** Opening Data provided block **

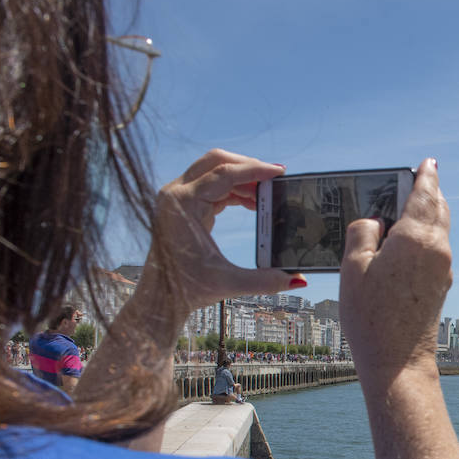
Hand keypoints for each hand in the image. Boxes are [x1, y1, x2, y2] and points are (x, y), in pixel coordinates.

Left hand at [149, 148, 300, 311]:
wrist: (160, 296)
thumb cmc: (185, 288)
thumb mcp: (229, 283)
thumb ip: (266, 281)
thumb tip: (299, 280)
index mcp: (183, 205)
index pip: (224, 174)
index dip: (255, 170)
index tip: (280, 171)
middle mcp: (176, 195)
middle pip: (217, 161)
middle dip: (248, 166)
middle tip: (276, 177)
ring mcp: (178, 198)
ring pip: (215, 171)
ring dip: (243, 178)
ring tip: (268, 195)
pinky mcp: (184, 205)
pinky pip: (213, 186)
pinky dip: (235, 190)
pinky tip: (253, 203)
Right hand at [340, 158, 449, 377]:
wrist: (397, 363)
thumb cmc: (371, 317)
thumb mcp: (353, 267)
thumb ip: (363, 232)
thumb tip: (376, 222)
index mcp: (416, 238)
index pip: (425, 194)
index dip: (425, 175)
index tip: (428, 163)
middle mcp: (437, 250)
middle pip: (438, 210)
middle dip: (429, 192)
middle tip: (418, 180)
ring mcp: (442, 270)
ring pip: (439, 230)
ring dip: (427, 215)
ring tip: (408, 209)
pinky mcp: (440, 286)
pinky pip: (435, 250)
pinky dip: (424, 237)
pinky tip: (405, 243)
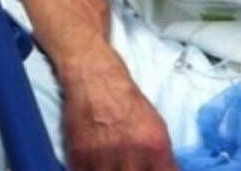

** Closing Data provided block **

Brief
Using the entries above, say how many lines include the word "index", with no other output.

Result
8